On May 16, 2014, the Lok Sabha election results were announced and Mr. Narendra Modi’s Bharatiya Janata Party got a clear mandate to form the government. Narendra Modi was sworn in as the Prime Minister of India on May 26, 2014. Since taking charge, the Narendra Modi government has made several landmark policy decisions. Some of these initiatives are listed below.
- GST: The Goods and Services Tax is the biggest tax reform since Indian independence.
- Aadhaar Linking: Linking Aadhaar to bank accounts, PAN Card, mobile number, etc.
- Jan-Dhan Yojana: Aimed at bringing banking services to every household in India.
- EPFO Investment in ETFs: Employees’ Provident Fund permitted to invest in ETFs.
- Demonetization: Aimed at cracking down on black money.
- Digital India: Aimed at digitizing India and moving to cashless transactions.
- Make in India: Aimed at making India a global manufacturing hub.
- Skill India: Aimed at providing skill development training to youth.
- Startup India: Aimed at promoting entrepreneurship.
The S&P BSE SENSEX is the oldest and most-tracked index in India, and it acts as an indicator of India’s economic growth. Any national or international change in economic activity is likely to have an impact on the S&P BSE SENSEX.
The S&P BSE SENSEX’s total return index value increased from 27,648.13 on Jan. 31, 2014, to 51,281.74 on Jan. 31, 2018, and the highest close was at 51,729.13 on Jan. 29, 2018. This represents a four-year CAGR of 16.70% for the period.
Every year, the Finance Minister presents the Union Budget, which is perhaps the most important economic activity in India. “Budget Day” comes with a lot of expectations, and it therefore has a bearing on the capital markets in both the pre- and post-budget sessions. Mr. Arun Jaitley has been the Finance Minister since this Government was formed. Arun Jaitley has presented four budgets during this term and will be presenting his fifth budget on Feb. 1, 2018.

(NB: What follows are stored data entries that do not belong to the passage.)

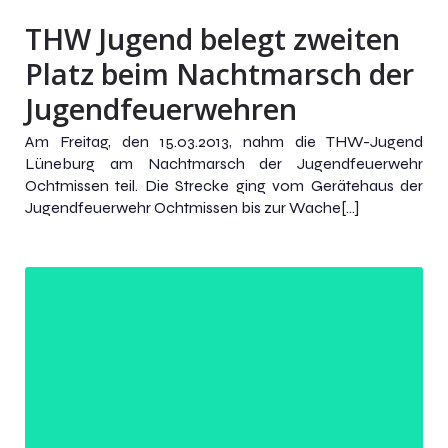
THW Jugend belegt zweiten
Platz beim Nachtmarsch der
Jugendfeuerwehren
Am Freitag, den 15.03.2013, nahm die THW-Jugend
Lüneburg am Nachtmarsch der Jugendfeuerwehr
Ochtmissen teil. Die Strecke ging vom Gerätehaus der
Jugendfeuerwehr Ochtmissen bis zur Wache[…]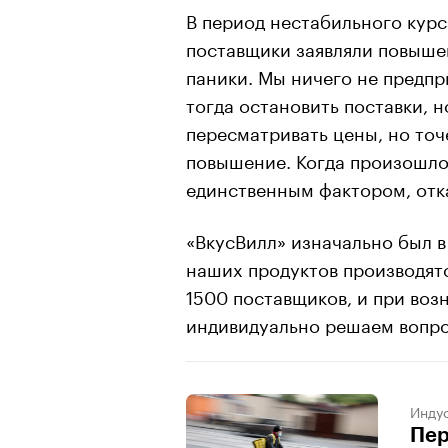
В период нестабильного курс
поставщики заявляли повыше
паники. Мы ничего не предпр
тогда остановить поставки, н
пересматривать цены, но точ
повышение. Когда произошло 
единственным фактором, отк
«ВкусВилл» изначально был 
наших продуктов производятс
1500 поставщиков, и при во
индивидуально решаем вопро
Индус
Пер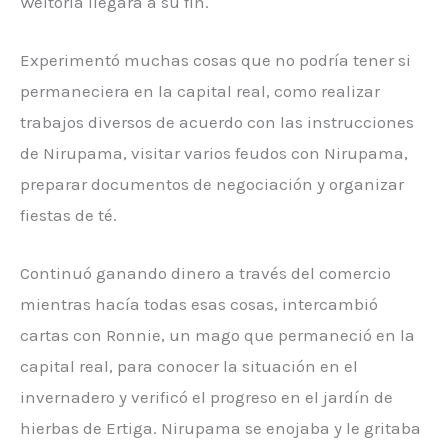
Weltoria llegará a su fin.
Experimentó muchas cosas que no podría tener si
permaneciera en la capital real, como realizar
trabajos diversos de acuerdo con las instrucciones
de Nirupama, visitar varios feudos con Nirupama,
preparar documentos de negociación y organizar
fiestas de té.
Continuó ganando dinero a través del comercio
mientras hacía todas esas cosas, intercambió
cartas con Ronnie, un mago que permaneció en la
capital real, para conocer la situación en el
invernadero y verificó el progreso en el jardín de
hierbas de Ertiga. Nirupama se enojaba y le gritaba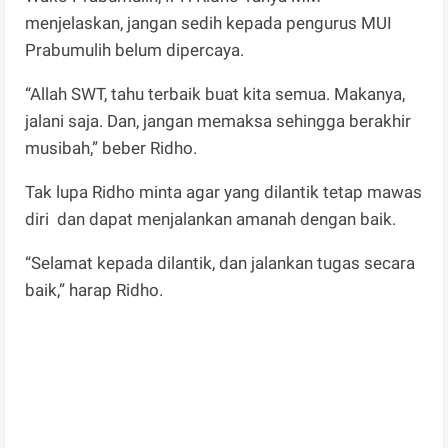
menjelaskan, jangan sedih kepada pengurus MUI
Prabumulih belum dipercaya.
“Allah SWT, tahu terbaik buat kita semua. Makanya,
jalani saja. Dan, jangan memaksa sehingga berakhir
musibah,” beber Ridho.
Tak lupa Ridho minta agar yang dilantik tetap mawas
diri dan dapat menjalankan amanah dengan baik.
“Selamat kepada dilantik, dan jalankan tugas secara
baik,” harap Ridho.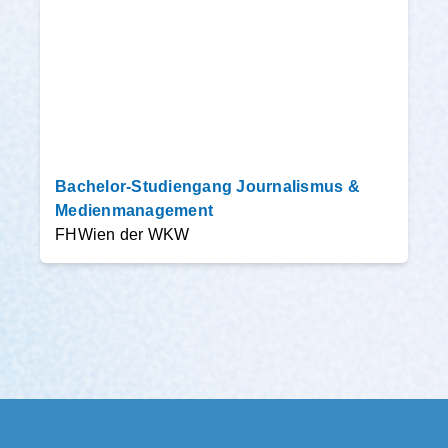
Bachelor-Studiengang Journalismus &
Medienmanagement
FHWien der WKW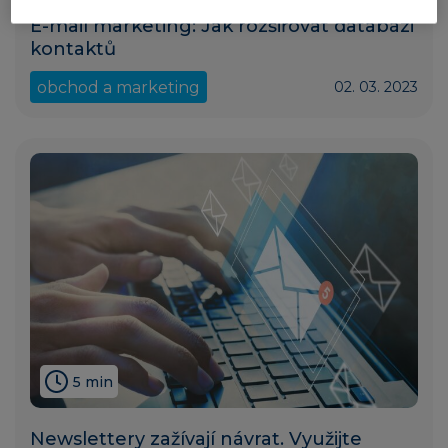
E-mail marketing: Jak rozšiřovat databázi
kontaktů
obchod a marketing
02. 03. 2023
5 min
Newslettery zažívají návrat. Využijte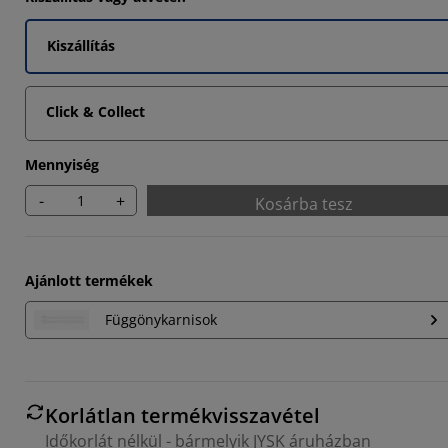
47366%
Kiszállítás
73683%
10526%
Click & Collect
Mennyiség
-
+
Kosárba tesz
Ajánlott termékek
Függönykarnisok
Korlátlan termékvisszavétel
Időkorlát nélkül - bármelyik JYSK áruházban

In Exhibit 2, we can see that in most years, the S&P BSE SENSEX witnessed high volatility in the 30-day pre- and post-budget sessions. The highest 30-day pre- and post-budget volatility was observed in the budget year 2016. The lowest volatility in the 30-day pre-budget session was seen in 2018.
To conclude, we can say that the budget sessions are usually volatile for capital markets in India. The pre-budget movement is caused by market participant expectations for the budget, while the post-budget movement is based on the actual budget presented by the Finance Minister. The budget may be the most important economic activity affecting capital markets in India, and its relevance is captured in the movement of S&P BSE SENSEX.